Work request: Omit every picture, then return each line of the data below exactly.

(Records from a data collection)

........

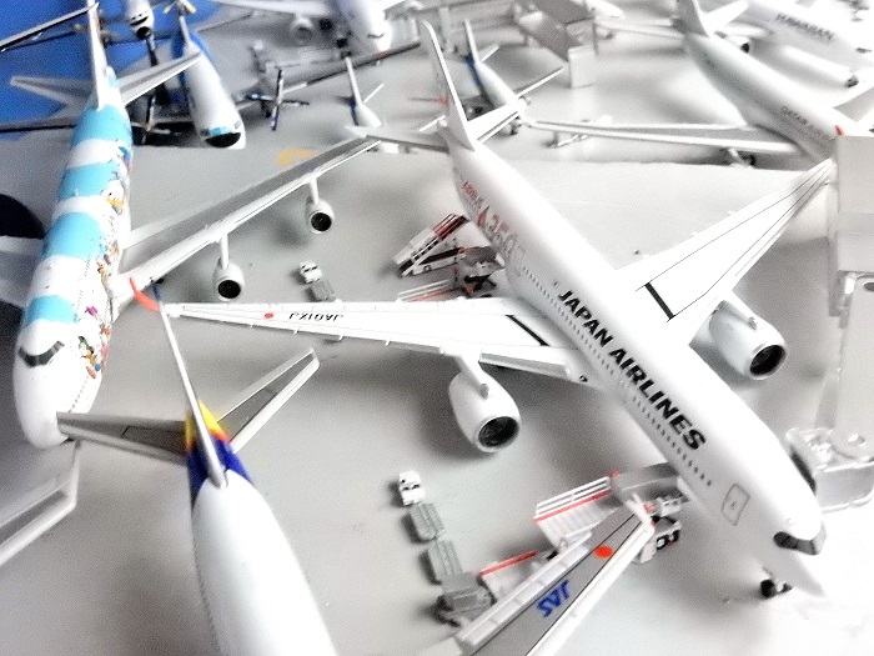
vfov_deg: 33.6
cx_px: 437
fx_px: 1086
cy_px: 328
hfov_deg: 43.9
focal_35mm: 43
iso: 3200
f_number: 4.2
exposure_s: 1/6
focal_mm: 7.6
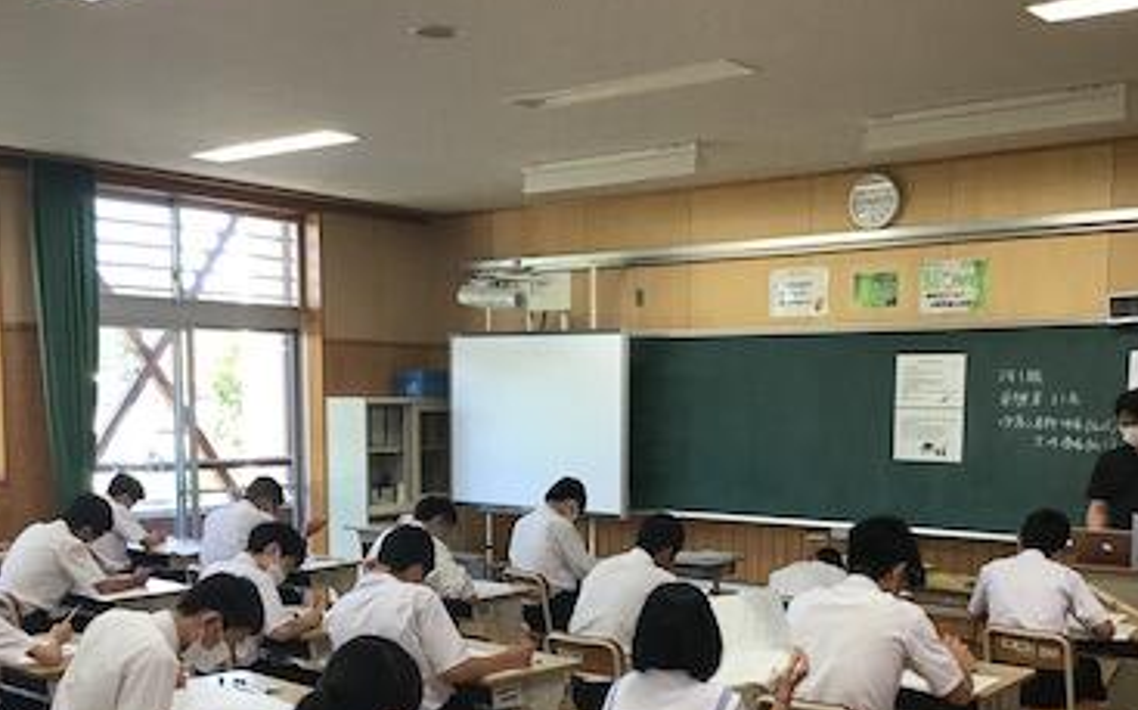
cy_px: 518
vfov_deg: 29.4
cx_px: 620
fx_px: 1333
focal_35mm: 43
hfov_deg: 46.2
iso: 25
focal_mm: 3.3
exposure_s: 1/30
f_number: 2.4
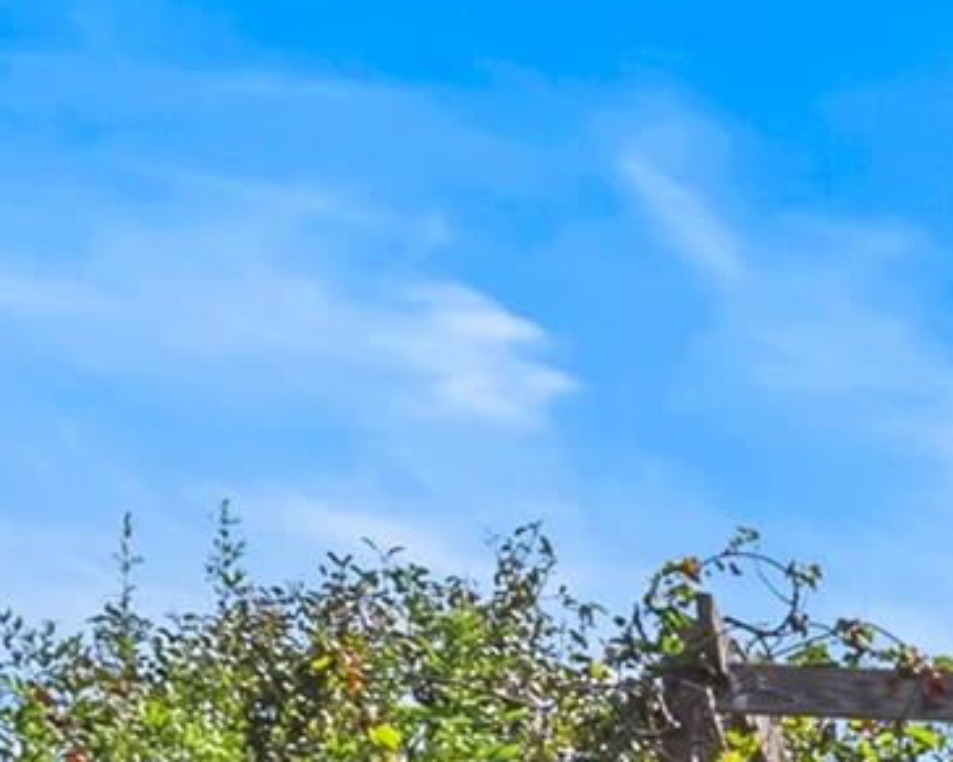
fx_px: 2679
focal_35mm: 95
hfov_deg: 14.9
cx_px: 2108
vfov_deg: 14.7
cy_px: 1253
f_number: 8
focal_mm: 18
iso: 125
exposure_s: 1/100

........

Result of the exercise:
vfov_deg: 33.6
cx_px: 437
fx_px: 1086
cy_px: 328
hfov_deg: 43.9
focal_35mm: 43
iso: 3200
f_number: 4.2
exposure_s: 1/6
focal_mm: 7.6
cy_px: 518
vfov_deg: 29.4
cx_px: 620
fx_px: 1333
focal_35mm: 43
hfov_deg: 46.2
iso: 25
focal_mm: 3.3
exposure_s: 1/30
f_number: 2.4
fx_px: 2679
focal_35mm: 95
hfov_deg: 14.9
cx_px: 2108
vfov_deg: 14.7
cy_px: 1253
f_number: 8
focal_mm: 18
iso: 125
exposure_s: 1/100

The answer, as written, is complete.